If the US government started funding clinical trials now, it’s likely within a matter of years not decades, some newly developed treatments would be publicly owned. A very large chunk of the initial outlay would be recouped through lower prices but more importantly a fairer more socially optimal system of medicine supply would result. Utilization of many treatments would increase as they could be supplied at their marginal cost. On the other hand there might be less incentive for drug companies to encourage their products to be used for a wide range of conditions and off label uses. Once people saw the benefits of the new policy they would likely be highly popular just as expansions of healthcare coverage are invariably popular after the fact. It would also be possible to do this without dismantling the existing pipeline of medical innovation. It’s hard to think of a more sensible and pragmatic policy.

The recommendation for publicly funded clinical trials is just one part of the chapter on patents which also discusses copyright and industries outside of healthcare. The second stage of treatment development could also be funded publicly. Typically innovative pre clinical research is undertaken by small biotech companies, whose ultimate aim is to be acquired by a larger company. Under a system of public funding smaller biotech’s would not aim to be acquired but instead would continue to receive government contracts based on their track record of creating new innovations. The government could weed out less successful contractors over time. Like with public clinical trials public funding of pre clinical would allow more open sharing of results. Technological advance is based on incremental improvements and the sharing of information, the inhibition of which has always been the main criticism of the patent system. There are good reasons to believe a more open system would create faster progress considering the success of open source code in the software industry, the problem of patent thickets, the problem of secrecy and so on. The question of how great these advantages would prove is speculative. But the potential for faster innovation is big.

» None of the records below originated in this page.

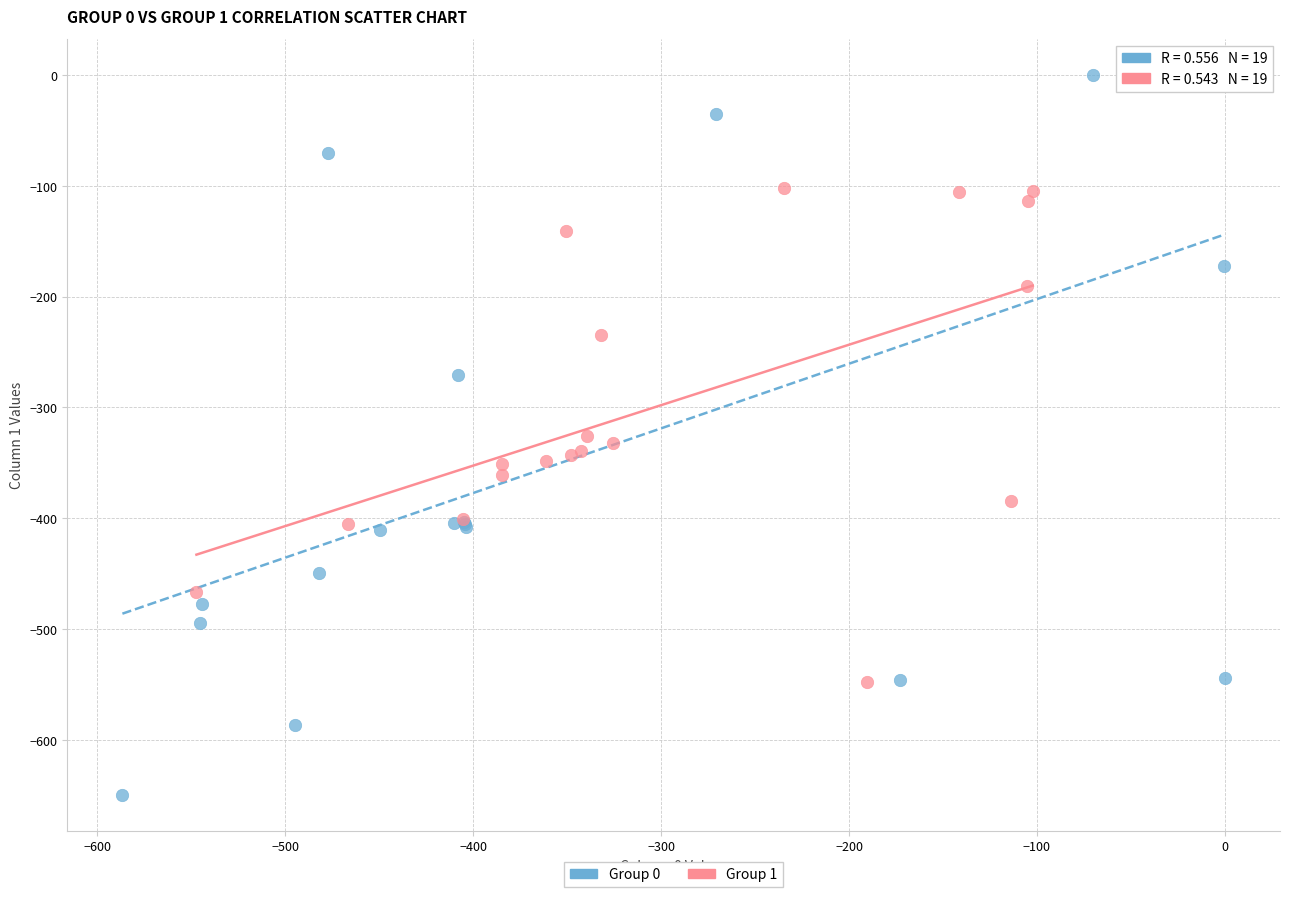

Which series contains the lowest Y value?

Group 0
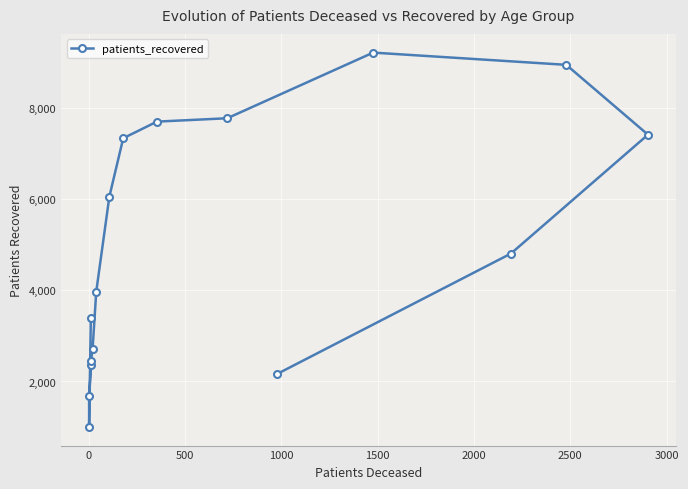

What is the sum of all values?

78943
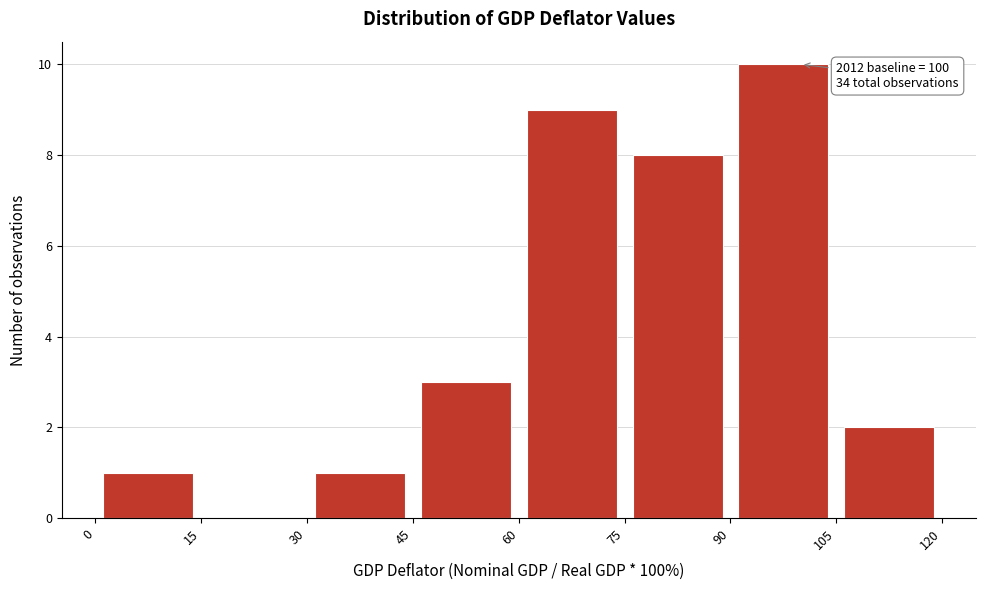

Over which range of the x-axis is the bar tallest?

90 to 105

Showing how publicly funded trials can increase social welfare highlights the peculiarity of the present drug development system. The public dominates basic research and final purchases of drugs but because drug companies convinced everyone they are indispensable to a middle stage of the proccess they can insert themselves into the middle of this chain and create a dysfunctional system of private monopoly. It’s a very unequal relationship with Medicare barred from negotiating cheaper prices of drugs and even the data used to establish drug safety is considered proprietary so that it cannot be viewed by independent doctors or researchers (only the results of drug trails are published in peer reviewed journals the original data is not published creating an incentive for abuse). What keeps this system going is a combination of private profits and the political power of the Pharmaceutical industry. It’s not about good public policy or increasing the rate of medical innovation.